■ WHAT TO DO ■
Go through the listing beneath and show each line containing the string "data".

■ INFORMATION SHOWN ■
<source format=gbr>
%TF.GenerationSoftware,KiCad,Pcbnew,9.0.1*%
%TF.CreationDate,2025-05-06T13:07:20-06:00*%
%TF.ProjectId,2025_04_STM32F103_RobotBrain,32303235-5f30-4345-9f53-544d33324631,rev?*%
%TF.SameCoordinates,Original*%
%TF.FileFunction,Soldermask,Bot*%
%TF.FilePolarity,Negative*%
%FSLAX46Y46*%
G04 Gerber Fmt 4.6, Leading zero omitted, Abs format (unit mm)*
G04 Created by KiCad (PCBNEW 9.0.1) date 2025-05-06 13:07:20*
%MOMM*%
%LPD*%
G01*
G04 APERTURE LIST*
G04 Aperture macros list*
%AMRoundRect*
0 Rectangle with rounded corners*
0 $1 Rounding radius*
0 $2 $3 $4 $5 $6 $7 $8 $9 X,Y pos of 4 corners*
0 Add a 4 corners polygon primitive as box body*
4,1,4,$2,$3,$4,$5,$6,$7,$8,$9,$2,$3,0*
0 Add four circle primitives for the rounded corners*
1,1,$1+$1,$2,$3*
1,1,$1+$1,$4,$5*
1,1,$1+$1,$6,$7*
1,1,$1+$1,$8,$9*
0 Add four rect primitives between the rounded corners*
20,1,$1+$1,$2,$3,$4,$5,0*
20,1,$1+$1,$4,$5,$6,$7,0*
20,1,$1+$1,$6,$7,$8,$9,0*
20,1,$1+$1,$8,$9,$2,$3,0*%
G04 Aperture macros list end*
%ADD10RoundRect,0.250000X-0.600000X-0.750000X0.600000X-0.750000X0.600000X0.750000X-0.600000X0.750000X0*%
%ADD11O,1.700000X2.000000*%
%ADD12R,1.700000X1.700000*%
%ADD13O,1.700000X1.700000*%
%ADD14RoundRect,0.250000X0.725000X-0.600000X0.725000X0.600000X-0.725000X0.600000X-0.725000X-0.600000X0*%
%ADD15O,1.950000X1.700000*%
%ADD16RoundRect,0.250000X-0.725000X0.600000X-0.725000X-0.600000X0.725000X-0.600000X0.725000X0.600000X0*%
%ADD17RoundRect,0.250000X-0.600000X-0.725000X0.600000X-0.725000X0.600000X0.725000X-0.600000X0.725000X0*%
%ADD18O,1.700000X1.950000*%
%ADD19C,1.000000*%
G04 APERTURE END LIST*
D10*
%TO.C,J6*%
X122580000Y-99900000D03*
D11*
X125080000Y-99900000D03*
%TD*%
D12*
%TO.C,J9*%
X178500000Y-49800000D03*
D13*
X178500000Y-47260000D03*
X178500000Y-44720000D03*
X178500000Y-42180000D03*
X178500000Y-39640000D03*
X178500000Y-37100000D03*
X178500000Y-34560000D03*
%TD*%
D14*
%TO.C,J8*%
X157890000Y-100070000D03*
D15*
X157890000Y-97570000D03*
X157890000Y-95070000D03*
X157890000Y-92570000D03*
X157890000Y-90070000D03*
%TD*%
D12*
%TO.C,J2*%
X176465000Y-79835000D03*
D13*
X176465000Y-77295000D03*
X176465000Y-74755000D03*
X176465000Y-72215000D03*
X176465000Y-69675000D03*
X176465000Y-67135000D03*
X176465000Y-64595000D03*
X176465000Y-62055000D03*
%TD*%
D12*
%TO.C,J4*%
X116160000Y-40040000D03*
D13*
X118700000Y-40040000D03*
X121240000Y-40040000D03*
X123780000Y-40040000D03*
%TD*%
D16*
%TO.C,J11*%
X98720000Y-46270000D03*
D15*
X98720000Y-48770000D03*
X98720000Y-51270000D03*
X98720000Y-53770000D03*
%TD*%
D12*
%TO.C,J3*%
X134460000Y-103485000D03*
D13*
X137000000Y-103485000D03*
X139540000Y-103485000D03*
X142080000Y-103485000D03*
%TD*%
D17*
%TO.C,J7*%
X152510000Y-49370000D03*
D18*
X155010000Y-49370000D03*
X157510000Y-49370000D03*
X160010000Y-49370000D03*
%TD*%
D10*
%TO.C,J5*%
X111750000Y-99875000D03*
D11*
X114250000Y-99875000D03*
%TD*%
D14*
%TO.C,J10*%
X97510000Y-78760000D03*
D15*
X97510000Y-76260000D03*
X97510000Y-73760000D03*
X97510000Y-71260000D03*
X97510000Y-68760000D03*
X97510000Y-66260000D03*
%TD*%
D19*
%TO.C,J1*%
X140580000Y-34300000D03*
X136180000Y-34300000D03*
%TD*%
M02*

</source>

---

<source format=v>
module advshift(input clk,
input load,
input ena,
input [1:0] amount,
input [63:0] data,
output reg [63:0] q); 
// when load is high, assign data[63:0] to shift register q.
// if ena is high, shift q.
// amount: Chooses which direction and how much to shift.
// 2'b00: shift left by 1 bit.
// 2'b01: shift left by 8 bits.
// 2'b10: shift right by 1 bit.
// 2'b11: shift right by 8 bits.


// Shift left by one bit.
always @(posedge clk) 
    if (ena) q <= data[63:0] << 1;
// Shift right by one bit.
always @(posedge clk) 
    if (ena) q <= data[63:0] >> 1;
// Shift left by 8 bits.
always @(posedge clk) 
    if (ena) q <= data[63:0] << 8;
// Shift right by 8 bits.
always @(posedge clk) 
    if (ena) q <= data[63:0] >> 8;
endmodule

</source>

==

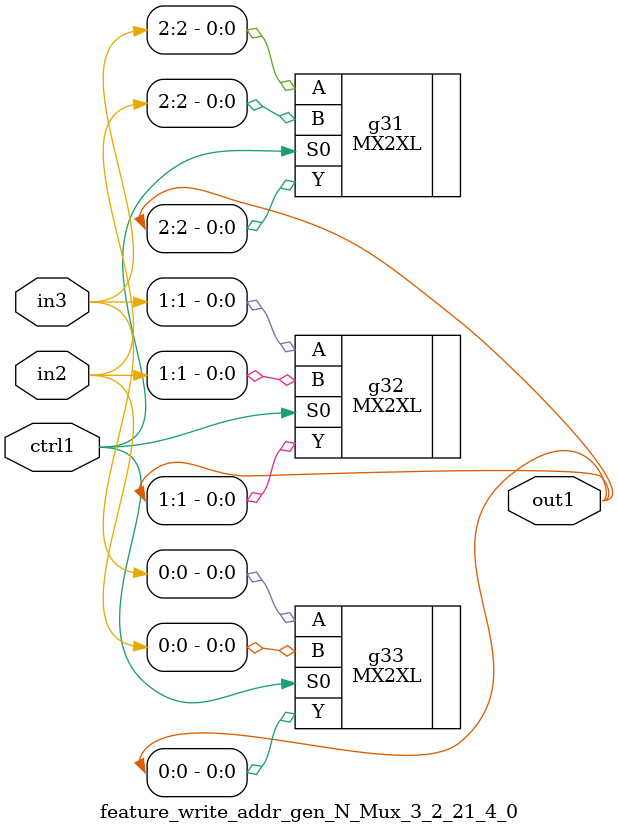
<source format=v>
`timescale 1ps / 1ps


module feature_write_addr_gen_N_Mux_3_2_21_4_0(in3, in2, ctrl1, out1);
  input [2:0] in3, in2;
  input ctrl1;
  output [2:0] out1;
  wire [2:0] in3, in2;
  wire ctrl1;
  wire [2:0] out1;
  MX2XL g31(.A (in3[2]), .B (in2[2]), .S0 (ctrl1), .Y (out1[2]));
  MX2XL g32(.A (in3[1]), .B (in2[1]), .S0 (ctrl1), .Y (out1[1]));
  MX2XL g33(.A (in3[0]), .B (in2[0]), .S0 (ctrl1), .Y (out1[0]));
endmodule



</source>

■ TASK RESULT ■
input [63:0] data,
// when load is high, assign data[63:0] to shift register q.
    if (ena) q <= data[63:0] << 1;
    if (ena) q <= data[63:0] >> 1;
    if (ena) q <= data[63:0] << 8;
    if (ena) q <= data[63:0] >> 8;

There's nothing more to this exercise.